The servant bowed again and retreated. Jane glanced at her with concern.
“Will you read it here?”
Kitty hesitated, fingers tightening around the letter. Then she shook her head.
“No. I think I shall go upstairs.”
They did not protest.
She carried the letter up to her room like it weighed far more than parchment. The moment the door shut behind her, she leaned against it, clutching the envelope with both hands.
She wasn’t sure why she was afraid to open it. Perhaps because part of her still wanted to believe that Marina hadn’t meant harm. That it had been a misunderstanding. That, at least someone—anyone—had not intended to betray her.
Her fingers trembled as she broke the seal.
The handwriting was unmistakable.
My dearest Kitty,
I hardly know where to begin.
I have stared at this page for what must be hours. What words can I write that will not seem like excuses? How can I explain what I did without sounding like a fool—or worse, a traitor?
But I owe you the truth. So here it is.
When Cynthia Henley wrote to me last month, she said she was your confidante.
That you were on the verge of an unwanted marriage, and that you were too proud to admit your distress.
She said she had only your best interest at heart and that it was urgent we act quickly and discreetly, to intervene before it was too late.
I believed her.
Kitty, I am ashamed to say it. But I did. She spoke with such certainty. Such urgency. I truly thought I was helping you.
It was only after I learned of the scandal that followed that I realized what I had done. How easily I had been manipulated.
I made up a story about your time in Venice, so that I could help break you free from an engagement I thought you did not want. I believed—God help me—I believed she wanted to protect you. And I handed her the very knife she used to cut you down.
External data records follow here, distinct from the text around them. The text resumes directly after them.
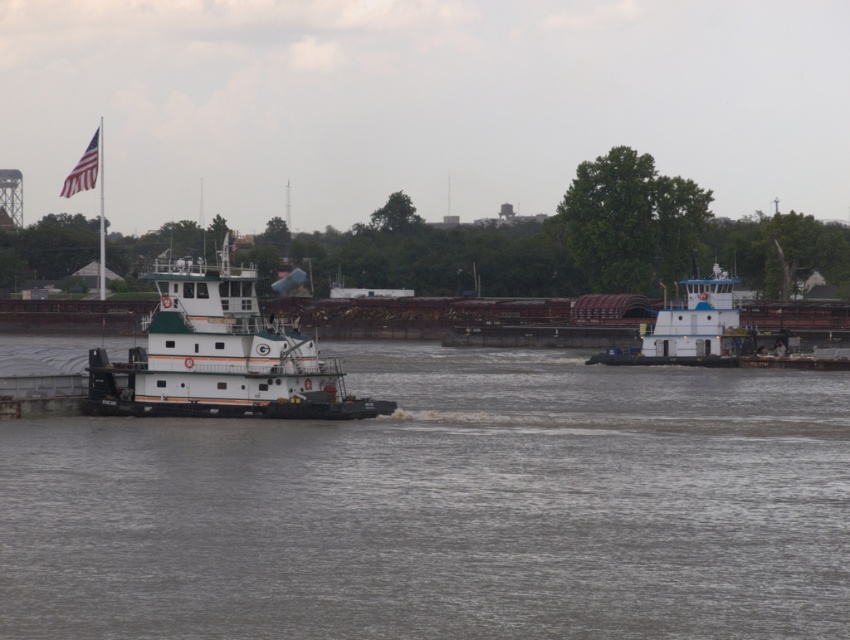
Question: Which object is closer to the camera taking this photo?

Choices:
 (A) white matte tugboat at center
 (B) white matte tugboat at center-right

Answer: (A)

Question: Based on their relative distances, which object is nearer to the white matte tugboat at center-right?

Choices:
 (A) white matte tugboat at center
 (B) gray matte water at center

Answer: (B)

Question: Is white matte tugboat at center positioned before white matte tugboat at center-right?

Choices:
 (A) yes
 (B) no

Answer: (A)

Question: Does gray matte water at center lie behind white matte tugboat at center-right?

Choices:
 (A) no
 (B) yes

Answer: (A)

Question: Which object is closer to the camera taking this photo?

Choices:
 (A) gray matte water at center
 (B) white matte tugboat at center-right

Answer: (A)

Question: Is white matte tugboat at center wider than white matte tugboat at center-right?

Choices:
 (A) no
 (B) yes

Answer: (B)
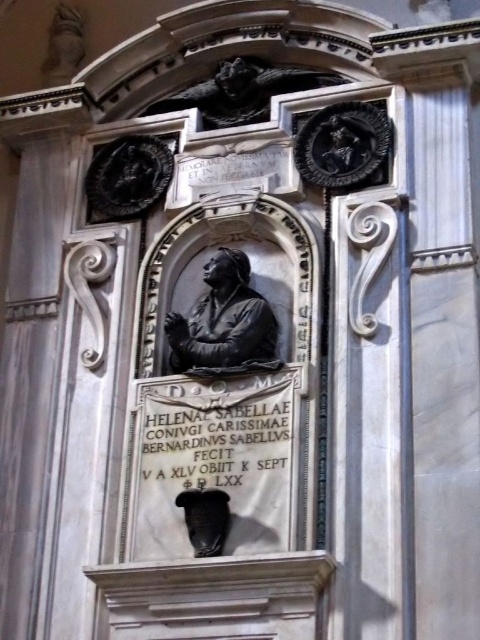
Is black stone gargoyle at upper center taller than matte black bust at lower center?

In fact, black stone gargoyle at upper center may be shorter than matte black bust at lower center.

Does black stone gargoyle at upper center lie behind matte black bust at lower center?

Yes, black stone gargoyle at upper center is behind matte black bust at lower center.

Is point (216, 100) positioned behind point (194, 529)?

Yes, it is behind point (194, 529).

Locate an element on the screen. black stone gargoyle at upper center is located at coordinates (241, 92).

Does black polished stone statue at center lie in front of black stone gargoyle at upper center?

Yes, it is.

Where is `black polished stone statue at center`? This screenshot has height=640, width=480. black polished stone statue at center is located at coordinates (223, 321).

Which is more to the right, black polished stone statue at center or matte black bust at lower center?

black polished stone statue at center is more to the right.

Does black polished stone statue at center have a smaller size compared to matte black bust at lower center?

Yes, black polished stone statue at center is smaller than matte black bust at lower center.

At what (x,y) coordinates should I click in order to perform the action: click on black polished stone statue at center. Please return your answer as a coordinate pair (x, y). Looking at the image, I should click on (223, 321).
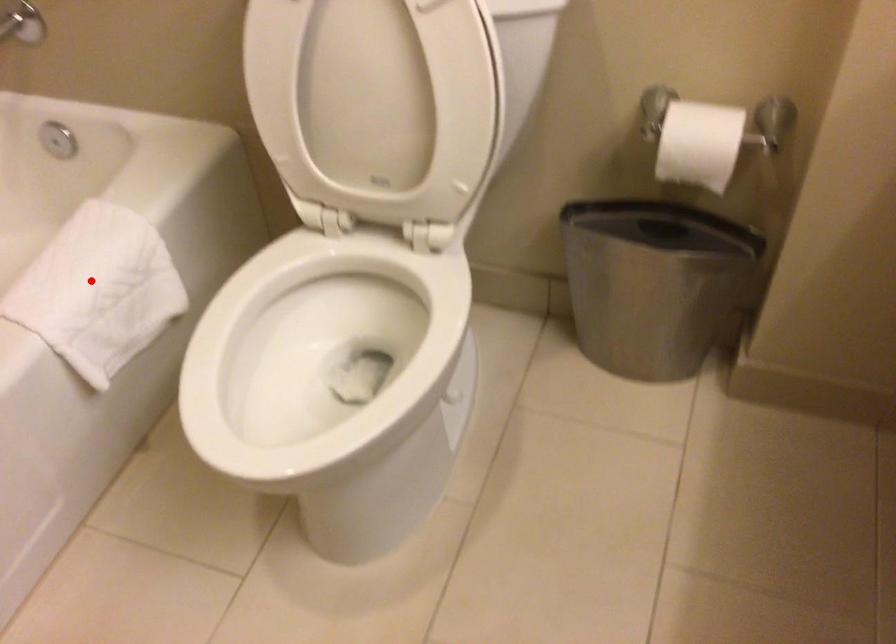
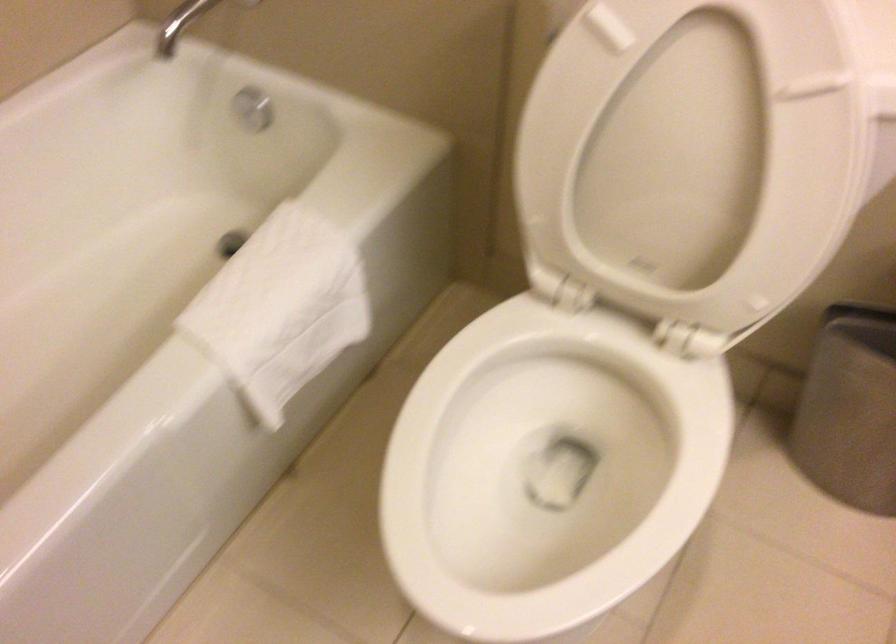
Question: I am providing you with two images of the same scene from different viewpoints. Given a red point in image1, look at the same physical point in image2. Is it:

Choices:
 (A) Closer to the viewpoint
 (B) Farther from the viewpoint

Answer: (A)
There is no forgiveness I deserve. But I beg your mercy all the same.
I was foolish. And I was wrong.
Yours in deepest regret,
Marina
Kitty read the letter once. Then again. The words blurred on the second reading, not from confusion—but from the sting behind her eyes.
She sat down slowly at her vanity and let the paper fall to her lap.
So that was it.
Not malice. Not deliberate sabotage. Just a string of misguided choices, tied together by misplaced trust.
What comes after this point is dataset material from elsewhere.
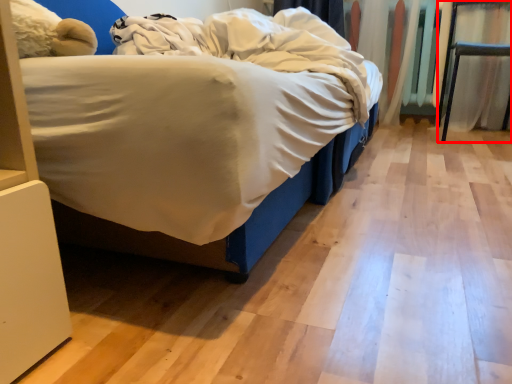
Question: From the image's perspective, what is the correct spatial positioning of furniture (annotated by the red box) in reference to blanket?

Choices:
 (A) below
 (B) above

Answer: (B)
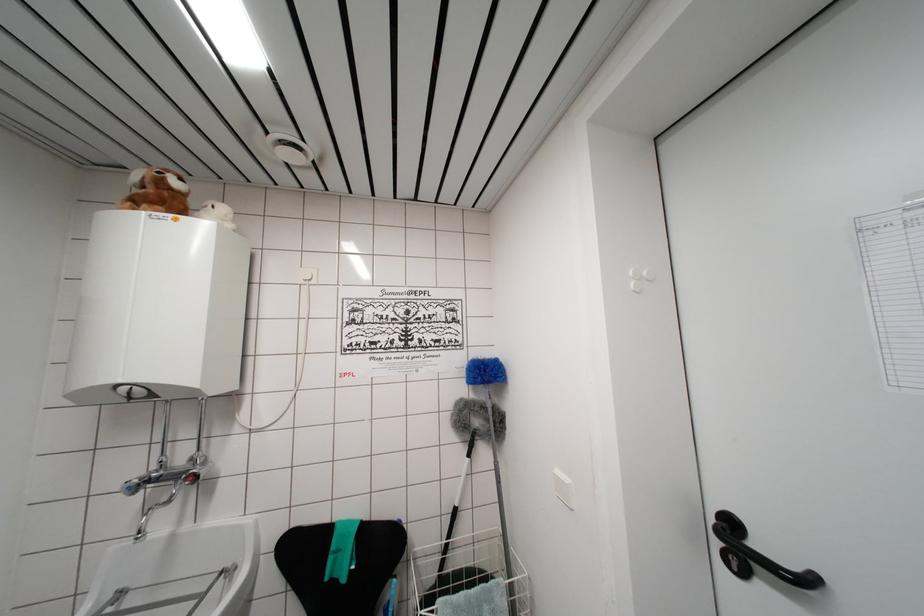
She had always known Cynthia was capable of cruelty.
Marina had been her friend. Her companion. And though Cynthia had twisted that bond into a weapon, Kitty could not summon anger when she thought of Marina. Only a quiet, aching sort of gratitude.
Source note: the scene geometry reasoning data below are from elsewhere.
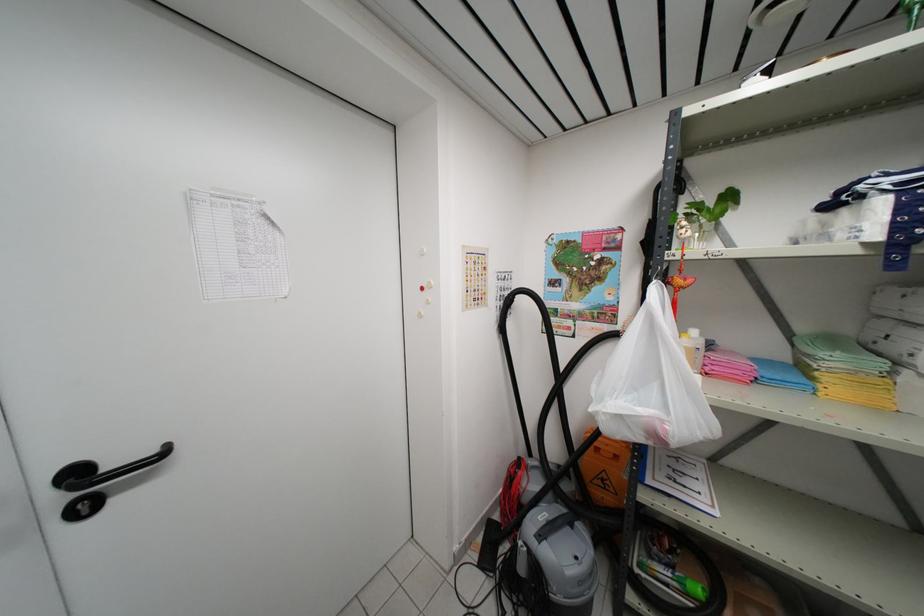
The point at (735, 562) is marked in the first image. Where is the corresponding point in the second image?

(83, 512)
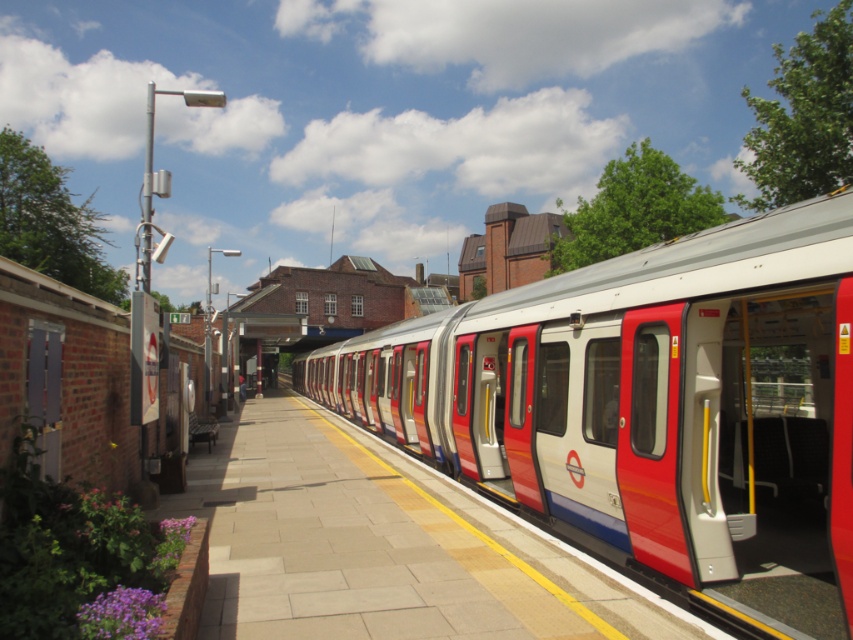
Question: Which object appears closest to the camera in this image?

Choices:
 (A) silver metallic train at center
 (B) smooth concrete platform at center

Answer: (A)

Question: Can you confirm if silver metallic train at center is thinner than smooth concrete platform at center?

Choices:
 (A) no
 (B) yes

Answer: (A)

Question: Can you confirm if silver metallic train at center is positioned below smooth concrete platform at center?

Choices:
 (A) yes
 (B) no

Answer: (B)

Question: Does silver metallic train at center have a larger size compared to smooth concrete platform at center?

Choices:
 (A) no
 (B) yes

Answer: (B)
Her mind drifted—unbidden—to that night in Venice. The laughter. The salt-heavy air. The endless, golden possibility of the future. She smiled, faintly, despite herself.
It had all seemed so distant then—love, the possibility of truly belonging to someone. She had wished for it with the desperation of a girl standing on the edge of the world, asking the stars to hear her.
And now...
Kitty glanced at her reflection in the mirror—the same face, but not the same girl. She looked older, yes. Changed. But not lonelier. Not hollow.
Because she had found it. The kind of love that uprooted a life, that rewrote futures, that burned too brightly to be denied. The kind of love her father had once crossed oceans to forget.
Her throat tightened, but it was not sorrow that filled her chest. It was wonder.
She folded the letter carefully and slid it into the drawer beside her hairbrush, a reverence in the act. She would not write back today. Perhaps not tomorrow. But someday. When her heart was ready to remember what had happened without mourning it.
And in the quiet, with the rain falling steadily against the windowpanes and the fire still burning somewhere below, Kitty finally let herself cry.